= Action item A =
In the humanoid locomotion guide, which two robot configurations are listed as supported?
= Action item B =
According to the humanoid locomotion guide, why must rsl-rl-lib be installed from source with modified dependencies in the IsaacGym setup, not with pip?
= Action item C =
Continue the humanoid locomotion guide from its last line, in the same style.

= Provided text =
"""

Humanoid Locomotion#

Train and deploy locomotion policies for humanoid robots across three stages:

  • Training in IsaacGym, IsaacSim, MuJoCo

  • Sim2Sim evaluation across multiple simulators

  • Real-world deployment (networked controller)

Supported robots: g1_dof29 (full-body without hands) and g1_dof12 (lower-body).

Environment Setup#

Core Dependencies#

For Python > 3.8 (IsaacSim/Mujoco)#

You can install rsl-rl-lib directly via pip:

pip install rsl-rl-lib

For Python 3.8 (IsaacGym)#

Due to compatibility requirements with IsaacGym’s Python 3.8 environment, you’ll need to install from source with modified dependencies:

# Clone the repository and checkout v3.1.0
git clone https://github.com/leggedrobotics/rsl_rl && \
cd rsl_rl && \
git checkout v3.1.0

# Apply compatibility patches
sed -i 's/"torch>=2\.6\.0"/"torch>=2.4.1"/' pyproject.toml && \
sed -i 's/"torchvision>=0\.5\.0"/"torchvision>=0.19.1"/' pyproject.toml && \
sed -i 's/"tensordict>=0\.7\.0"/"tensordict>=0.5.0"/' pyproject.toml && \
sed -i '/^# SPDX-License-Identifier: BSD-3-Clause$/a from __future__ import annotations' rsl_rl/algorithms/distillation.py

# Install in editable mode
pip install -e .

Optional Dependencies#

LiDAR Sensor Support (OmniPerception)#

The LiDAR implementation uses the OmniPerception package for GPU-accelerated ray tracing.

For IsaacGym and MuJoCo:

Install the LidarSensor package:

cd /path/to/OmniPerception/LidarSensor
pip install -e .

For complete IsaacGym/MuJoCo integration details, see the OmniPerception IsaacGym example.

For IsaacSim (IsaacLab):

First you need to install IsaacLab from source. Follow the official IsaacLab installation guide.

Then install the LiDAR sensor extension:

cd /path/to/OmniPerception/LidarSensor/LidarSensor/example/isaaclab
./install_lidar_sensor.sh /path/to/your/IsaacLab

For complete IsaacSim integration details, see the OmniPerception IsaacLab example.

Real-World Deployment (unitree_sdk2_python)#

For real-world deployment, install the unitree_sdk2_python package:

cd third_party
git clone https://github.com/unitreerobotics/unitree_sdk2_python.git
cd unitree_sdk2_python
pip install -e .

"""

= Dataset content =

"""

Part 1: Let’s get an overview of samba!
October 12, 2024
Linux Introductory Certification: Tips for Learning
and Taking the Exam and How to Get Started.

"""
"""

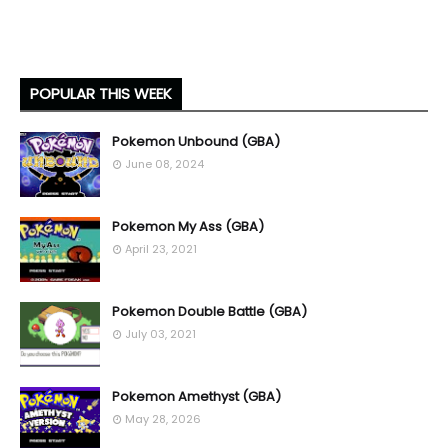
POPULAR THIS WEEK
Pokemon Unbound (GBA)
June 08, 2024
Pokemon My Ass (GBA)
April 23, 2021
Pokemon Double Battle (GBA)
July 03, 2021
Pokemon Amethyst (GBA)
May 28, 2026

"""

= Answer space A =
g1_dof29 (full-body without hands) and g1_dof12 (lower-body).

= Answer space B =
IsaacGym runs in a Python 3.8 environment, and compatibility with it requires changed dependencies. The source install lowers the required versions of torch, torchvision and tensordict. It also adds a future-annotations import to one file.

= Answer space C =
Training#

RSL-RL PPO Training#

General form:

python roboverse_learn/rl/rsl_rl/ppo.py \
  --task <your_task> \
  --sim <simulator> \
  --num-envs <num_envs> \
  --robot <your_robot>

Examples:

  • G1 humanoid walking (IsaacGym):

python roboverse_learn/rl/rsl_rl/ppo.py \
  --task walk_g1_dof29 \
  --sim isaacgym \
  --num-envs 8192 \
  --robot g1_dof29
  • G1 DOF12 walking (IsaacGym):

python roboverse_learn/rl/rsl_rl/ppo.py \
  --task walk_g1_dof12 \
  --sim isaacgym \
  --num-envs 8192 \
  --robot g1_dof12
  • G1 humanoid walking (IsaacSim):

python roboverse_learn/rl/rsl_rl/ppo.py \
  --task walk_g1_dof29 \
  --sim isaacsim \
  --num-envs 4096 \
  --robot g1_dof29

Resuming Training#

To resume training from a checkpoint:

python roboverse_learn/rl/rsl_rl/ppo.py \
  --task walk_g1_dof29 \
  --sim isaacgym \
  --num-envs 8192 \
  --robot g1_dof29 \
  --resume <timestamp_directory> \
  --checkpoint -1

The --checkpoint -1 flag loads the latest checkpoint. You can specify a specific iteration number instead.

Other RL Algorithms#

The framework supports other RL algorithms in roboverse_learn/rl/:

  • CleanRL implementations: PPO, SAC, TD3

    • Training: python roboverse_learn/rl/clean_rl/{ppo,sac,td3}.py

  • Stable-Baselines3: Available in roboverse_learn/rl/sb3/

Refer to the respective training scripts for algorithm-specific parameters.

Output Directory Structure#

Outputs and checkpoints are saved to:

outputs/<robot>/<task>/<timestamp>/

For example:

outputs/g1_dof29/walk_g1_dof29/2025_1203_150000/

Each training run contains:

  • model_<iter>.pt - Checkpoint files saved at specified intervals

  • policy.pt - Final exported JIT policy (for deployment)

  • Training logs (TensorBoard/WandB depending on configuration)

Evaluation#

Evaluate trained policies across different simulators using the evaluation script.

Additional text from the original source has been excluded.